In order to train this model, the easiest thing to do is to go back by a week. That is, find out what you know about your customers as of 22 February, observe responses between 23-29 February, and build a model to correlate the two.
Figure 2 Training data measurement
The model built based on the above data can be used to score customers as of 29 February. In order to test whether the approach works well when applied at a later time point, one can also build an additional model based on responses between Feb 16-22, and then use that model to score data for the week following (generated as described in Figure 2 above), and then compare the scores against reality (we already know who transacted between Feb 23-29) to get a performance measurement.
The overall pipeline now looks like this:
Figure 3 Training and scoring pipeline for model to predict transactions in the next 7 days
The exact same pipeline can be updated to work every seven days so that the model is kept up to date. The interesting thing is: it applies even when we need to customize certain aspects. For instance:
- It is possible, in order to account for seasonal behaviour, to specify the response window dates manually, e.g., when one wishes to predict response during an end-of-season sale (EOSS), the response window to train the model would be the dates of the previous EOSS.
- If one wishes to add customized features specific to a particular client, all that is needed is for us to add a mechanism to insert custom feature computation code in the above pipeline, while computing customer level features. The rest remains the same.
Modelling technique and Explainability
In reality, the modelling algorithm seldom matters for most problems. The performance of various modelling algorithms is usually comparable. While nonlinear machine learning algorithms do a bit better than logistic regression in a number of cases, there is little to choose between these ML models themselves. What people might look for, however, is explainability.
Model explainability is often asked for by decision makers who use them. However, explainability doesn’t always mean being able to simplify the functional form to the point where it is easy to make out what leads to the final score.
Often, what is required is simply an explanation of the various features that go into the model, along with their relative importance in the final model.
We can choose an approach where fine-tuning is minimal, the libraries are reliable and efficient, and there is support for simple things like categorical variables, missing data etc. without having to build complex preprocessing pipelines. As for explainability, it is possible to set up a standard, model-agnostic pipeline to estimate feature importance in a model.
For instance, if you shuffle one feature while keeping the others constant, and check the performance degradation as a result, you can expect to find that the more important features cause more degradation when they are shuffled. Simply shuffle one feature at a time and order them based on how much worse the model does when you do.

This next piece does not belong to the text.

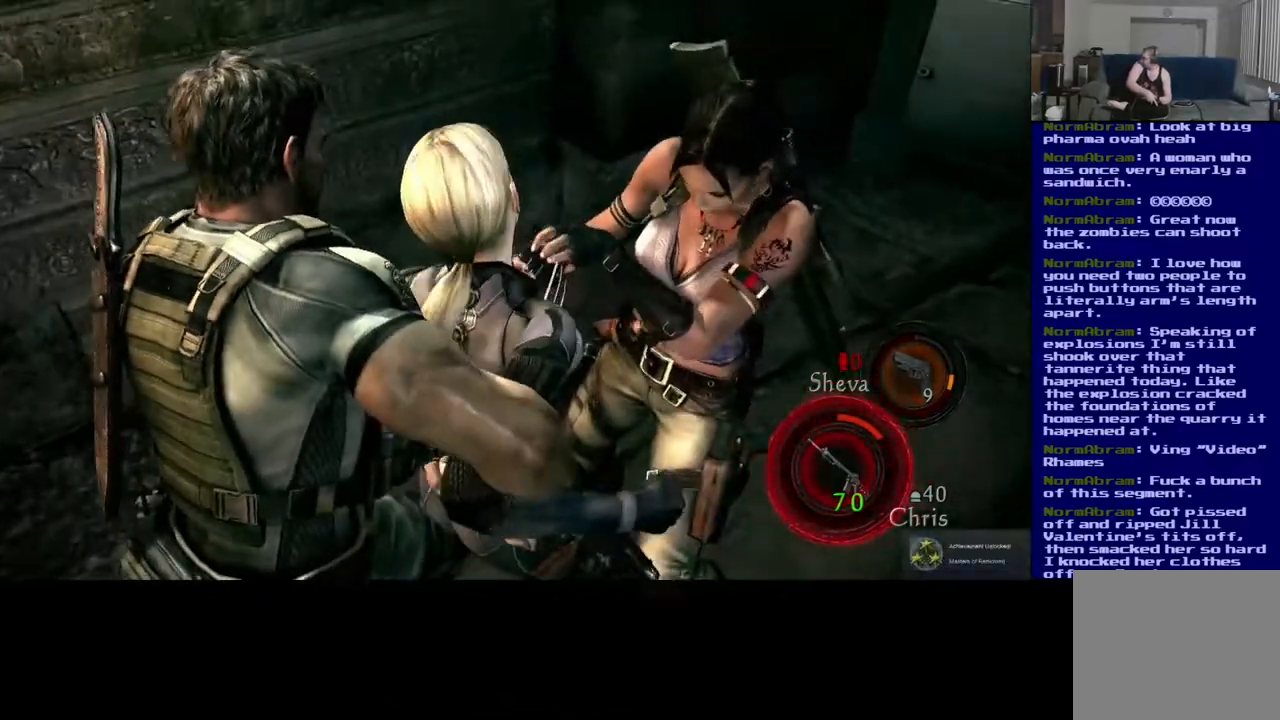
{"buttons": [], "left_stick": "center", "right_stick": "center", "events": [[100, "A", "down"], [167, "A", "up"], [250, "A", "down"], [317, "A", "up"], [400, "A", "down"], [467, "A", "up"]]}
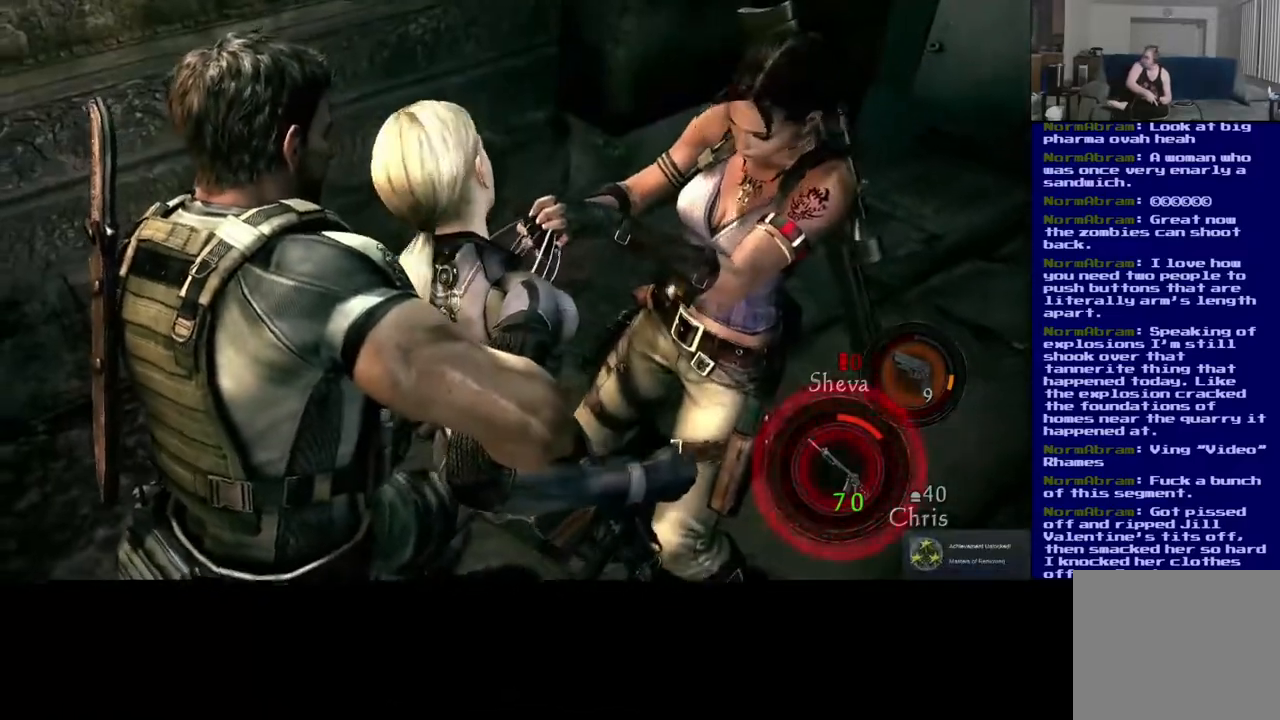
{"buttons": ["A"], "left_stick": "center", "right_stick": "center", "events": [[50, "A", "down"], [117, "A", "up"], [200, "A", "down"], [250, "A", "up"], [333, "A", "down"], [400, "A", "up"], [483, "A", "down"]]}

Additionally, if you know already that you’re likely to pick the top 3 deciles for a campaign, simply run a decision tree to classify people in the top 3 score deciles versus the bottom 7 – this is not the same as the actual model, but can give you a simple rule that explains, at a somewhat coarse level, what is common to the customers with high propensity scores.
In conclusion…
We tend to think of propensity modelling problems as the province of data scientists. To a certain extent, this is true; however, it helps to recognize that:
- While there is a long tail of specialized problems that require bespoke model builds, the vast majority of problems are well understood and commoditized
- Even for bespoke problems, the vast majority of things to do in order to build the model (feature engineering, training and validation, routine recalibration etc) are well understood and commoditized
This in turn means that decision makers can be armed with a variety of propensity scores for personalized targeting, with very little effort. This can considerably improve the effectiveness of their marketing outreach efforts.